Sócrates diz ter garantias de apoio dos líderes africanos à cimeira Europa/África


 

Lusa/AO   Internacional   25 de Set de 2007, 06:16

O primeiro-ministro, José Sócrates, afirmou hoje ter garantias do empenhamento dos líderes africanos na realização da II cimeira UE/África e recusou que a iniciativa seja motivada por "ciúmes" da crescente presença chinesa no Continente africano.
José Sócrates, líder em exercício da UE, falava a jornalistas no final de uma reunião de cerca de uma hora com o presidente de Angola, José Eduardo dos Santos, à margem da 62ª Assembleia-Geral das Nações Unidas, a decorrer em Nova Iorque.

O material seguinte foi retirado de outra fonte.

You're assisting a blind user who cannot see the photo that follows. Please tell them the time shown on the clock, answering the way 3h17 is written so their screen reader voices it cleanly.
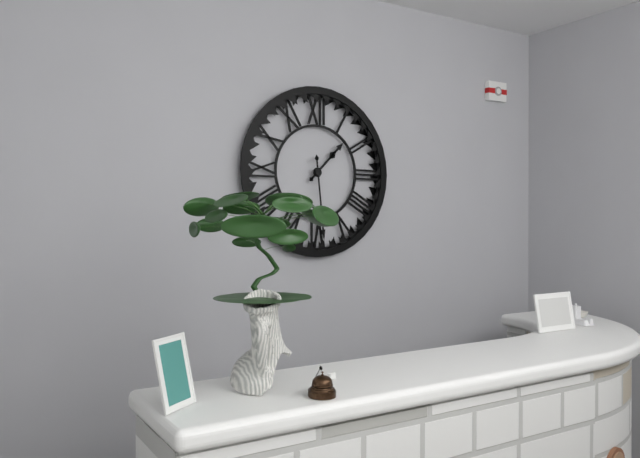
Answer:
1h29
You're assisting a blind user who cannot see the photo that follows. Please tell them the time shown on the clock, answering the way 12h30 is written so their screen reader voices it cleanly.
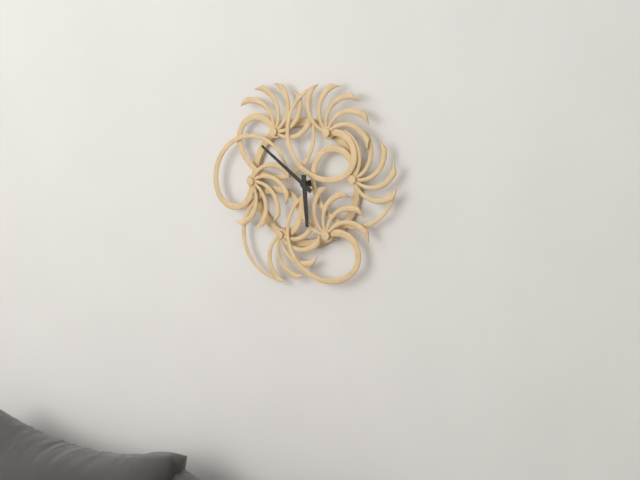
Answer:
5h51
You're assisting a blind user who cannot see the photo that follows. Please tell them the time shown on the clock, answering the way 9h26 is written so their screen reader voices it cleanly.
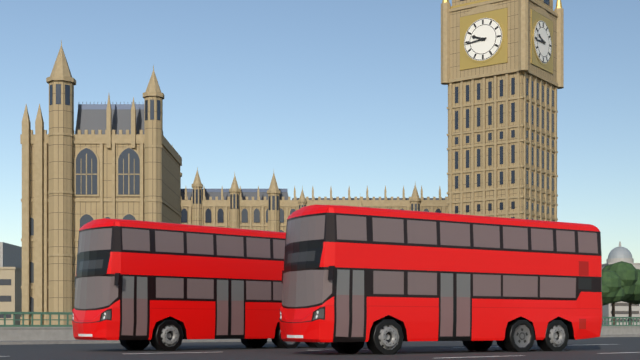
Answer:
9h44
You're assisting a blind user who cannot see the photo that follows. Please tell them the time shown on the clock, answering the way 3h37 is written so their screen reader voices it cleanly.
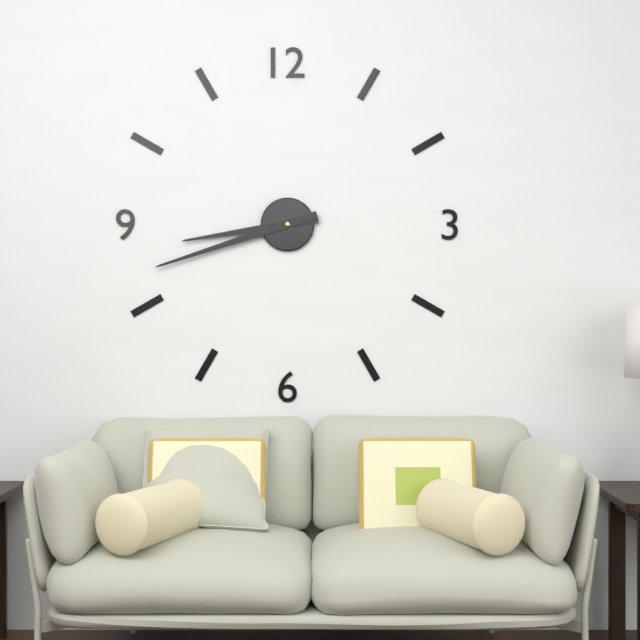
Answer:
8h42
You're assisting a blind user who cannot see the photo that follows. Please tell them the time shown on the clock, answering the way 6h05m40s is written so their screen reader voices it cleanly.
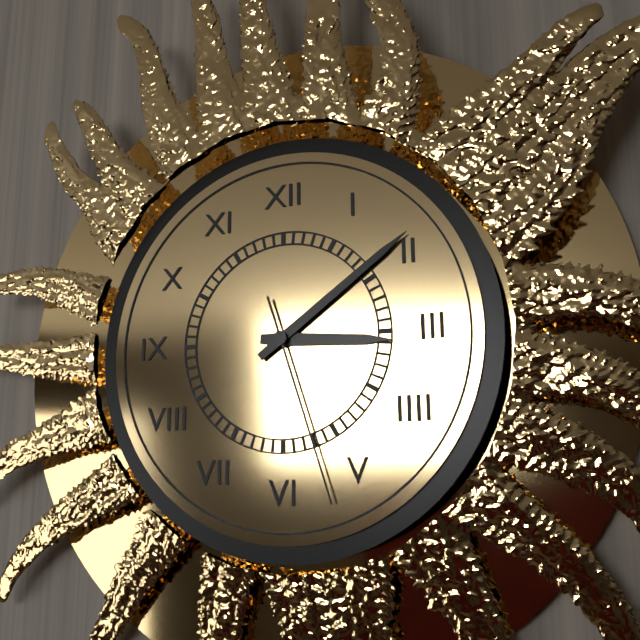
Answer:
3h09m27s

    Tal como com José Eduardo dos Santos, o tema cimeira UE/África, prevista para 08 e 09 de Dezembro, em Lisboa, dominou também o encontro de José Sócrates com o presidente da União Africana e chefe de Estado do Gana, John Kufuor.

    No final das duas reuniões, o presidente em exercício da UE disse que tanto José Eduardo dos Santos, como o chefe de Estado do Gana garantiram o "empenhamento para que a (segunda) cimeira UE/África possa aprofundar a relação entre os dois continentes, através de uma nova ambição".

    "Vejo um grande empenhamento de todos os líderes africanos, porque está em causa um acordo histórico entre os dois continentes", disse José Sócrates, que hoje, de tarde (hora local/mais cinco em Lisboa), ainda se reúne com os chefes de Estado da Zâmbia e da Tanzânia.

    No entanto, o primeiro-ministro português frisou que "o contencioso entre a UE e o Zimbabué vai continuar".

    "Temos sanções contra o Zimbabué, mas as sanções prevêem também que estas cimeiras UE/África podem realizar-se", sublinhou Sócrates, antes de referir que essa "é a posição de todos os líderes europeus, incluindo a do primeiro-ministro do Reino Unido, Gordon Brown".

    Interrogado sobre a possibilidade de líderes africanos optarem por estar ausentes da cimeira no caso de o presidente do Zimbabué, Robert Mugabe, ser impedido de se deslocar a Lisboa, Sócrates disse que essa perspectiva se baseia num "equívoco".

    "Gordon Brown apoia a cimeira e sempre se destacou pela prioridade que concede em relação a África", justificou.

    Já sobre uma eventual relação entre a necessidade de uma cimeira UE/África e a crescente presença chinesa no continente africano, o primeiro-ministro português negou essa perspectiva.

    "Não vamos fazer esta cimeira porque há países africanos com relações com a China. A Europa não tem ciúmes da China", assegurou.

    De acordo com José Sócrates, com a realização da cimeira UE/África, os países europeus "não querem disputar nada a ninguém".

    "As relações históricas entre UE e África são tão profundas, têm tantos séculos, que nada as substituirá", alegou.

    A realização da segunda cimeira euro-africana, em Dezembro, em Lisboa, é uma das grandes prioridades da actual presidência portuguesa da UE, que termina no final do ano. A primeira cimeira de chefes de Estado e de Governo da UE e de África realizou-se em 2000, no Cairo, durante a anterior e segunda presidência portuguesa da União.

    À margem da Assembleia-Geral da ONU, Sócrates esteve também reunido com o primeiro-ministro da Turquia, Recep Erdogan, e com o presidente de Timor-Leste, Ramos Horta.

    De acordo com fonte diplomática, José Sócrates discutiu com o seu homólogo turco o processo de adesão deste país à UE, o qual se encontra actualmente num impasse político-diplomático.

    Já em relação à conversa com Ramos Horta, a mesma fonte adiantou que o primeiro-ministro manifestou o seu empenho diplomático no sentido de que a comunidade internacional "continue a apoiar o processo de consolidação da democracia em Timor-Leste".